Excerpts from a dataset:
▬▬▬▬▬▬▬▬▬▬

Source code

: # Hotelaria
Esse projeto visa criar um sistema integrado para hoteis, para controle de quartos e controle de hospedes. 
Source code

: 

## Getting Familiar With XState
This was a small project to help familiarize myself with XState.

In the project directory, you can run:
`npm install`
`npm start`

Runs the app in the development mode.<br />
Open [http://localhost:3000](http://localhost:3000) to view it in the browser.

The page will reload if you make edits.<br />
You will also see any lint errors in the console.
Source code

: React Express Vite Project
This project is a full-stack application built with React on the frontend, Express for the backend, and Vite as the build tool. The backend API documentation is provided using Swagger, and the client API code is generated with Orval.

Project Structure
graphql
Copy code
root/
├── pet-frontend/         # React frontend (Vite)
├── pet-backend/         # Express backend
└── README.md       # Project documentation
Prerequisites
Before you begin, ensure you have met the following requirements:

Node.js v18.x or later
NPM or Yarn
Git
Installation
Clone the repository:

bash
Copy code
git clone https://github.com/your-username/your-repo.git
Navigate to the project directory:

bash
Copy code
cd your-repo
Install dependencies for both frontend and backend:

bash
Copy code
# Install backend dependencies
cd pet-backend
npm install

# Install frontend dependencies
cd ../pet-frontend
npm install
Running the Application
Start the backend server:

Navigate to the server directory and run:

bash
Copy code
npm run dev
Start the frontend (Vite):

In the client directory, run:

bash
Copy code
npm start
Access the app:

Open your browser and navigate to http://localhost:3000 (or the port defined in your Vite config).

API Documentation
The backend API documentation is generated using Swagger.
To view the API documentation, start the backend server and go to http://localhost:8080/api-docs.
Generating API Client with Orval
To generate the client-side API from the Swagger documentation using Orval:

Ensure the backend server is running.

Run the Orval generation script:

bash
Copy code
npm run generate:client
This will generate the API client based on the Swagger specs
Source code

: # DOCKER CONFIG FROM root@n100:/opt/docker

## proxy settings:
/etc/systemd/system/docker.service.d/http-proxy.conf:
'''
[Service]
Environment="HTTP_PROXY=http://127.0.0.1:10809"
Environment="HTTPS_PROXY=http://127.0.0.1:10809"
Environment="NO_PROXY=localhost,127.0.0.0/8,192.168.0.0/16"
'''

▬▬▬▬▬▬▬▬▬▬

§ **What to do**
Search the data for the word "Open" and report how many lines include it, with the number alone.

§ **Exercise response**
2